_Excerpt to read:_
-------

Sunday, January 10, 2021

Pathfinder Society Scenario # 10-20: "Countdown to Round Mountain" [RPG]

 

NO SPOILERS

I ran Countdown to Round Mountain at high subtier using the four-player adjustment.  It's one of the more complicated scenarios to run, with a lot to keep track of, so I'd suggest it's best for experienced GMs.  It's a skills-heavy scenario, but the encounters can be surprisingly difficult.  The setting is
interesting and there's a nice pay off for a long-running story arc.  This is a meaty scenario--one worth taking one's time with.

-------

_Data supplied:_
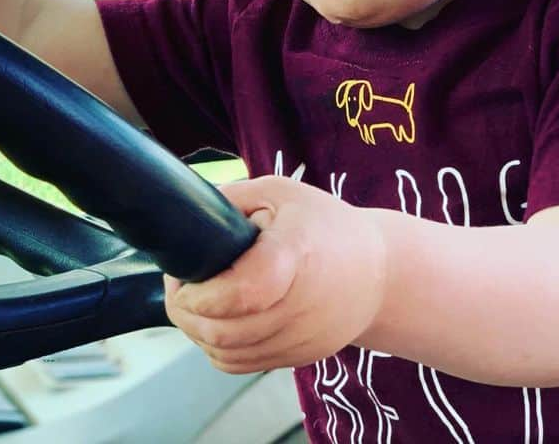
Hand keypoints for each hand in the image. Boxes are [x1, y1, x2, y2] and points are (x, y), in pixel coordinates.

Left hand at [163, 175, 385, 372]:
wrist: (379, 273)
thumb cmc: (326, 226)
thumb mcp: (280, 193)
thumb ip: (232, 200)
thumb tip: (189, 215)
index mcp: (295, 255)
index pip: (243, 291)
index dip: (202, 293)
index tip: (183, 276)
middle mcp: (299, 306)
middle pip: (224, 331)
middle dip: (185, 312)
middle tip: (179, 286)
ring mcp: (300, 340)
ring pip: (226, 354)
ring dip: (196, 332)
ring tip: (194, 303)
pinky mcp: (297, 359)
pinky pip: (240, 365)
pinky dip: (217, 349)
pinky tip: (215, 323)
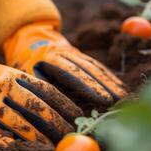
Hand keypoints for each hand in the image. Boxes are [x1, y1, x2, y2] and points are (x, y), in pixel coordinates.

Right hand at [0, 59, 82, 146]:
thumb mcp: (1, 72)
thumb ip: (21, 83)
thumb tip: (50, 102)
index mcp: (11, 74)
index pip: (44, 89)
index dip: (63, 104)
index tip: (77, 115)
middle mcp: (1, 89)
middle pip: (36, 108)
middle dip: (56, 123)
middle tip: (69, 134)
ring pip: (19, 125)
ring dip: (38, 138)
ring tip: (52, 146)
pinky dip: (11, 146)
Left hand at [3, 22, 126, 105]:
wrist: (30, 40)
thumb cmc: (26, 64)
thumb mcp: (27, 75)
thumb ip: (40, 89)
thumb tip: (55, 110)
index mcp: (50, 58)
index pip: (73, 72)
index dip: (90, 86)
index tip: (104, 99)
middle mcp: (66, 53)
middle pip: (89, 69)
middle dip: (106, 85)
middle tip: (120, 101)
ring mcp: (75, 53)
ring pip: (95, 66)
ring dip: (111, 81)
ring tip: (124, 96)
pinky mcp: (81, 56)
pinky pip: (97, 65)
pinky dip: (109, 76)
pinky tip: (120, 87)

-------

_Required work:_
**A)** In the scenario review, at what subtier was Countdown to Round Mountain run?
**B)** Please turn the paragraph of the scenario review that opens "I ran Countdown to Round Mountain" into a short bulleted list of its main points.

_Answers to the exercises:_
**A)** High subtier, using the four-player adjustment.

**B)**
- Run at high subtier with the four-player adjustment
- Complicated to run, with a lot to track, so best suited to experienced GMs
- Skills-heavy, though the encounters can be surprisingly difficult
- Interesting setting and a nice payoff for a long-running story arc
- A meaty scenario worth taking one's time with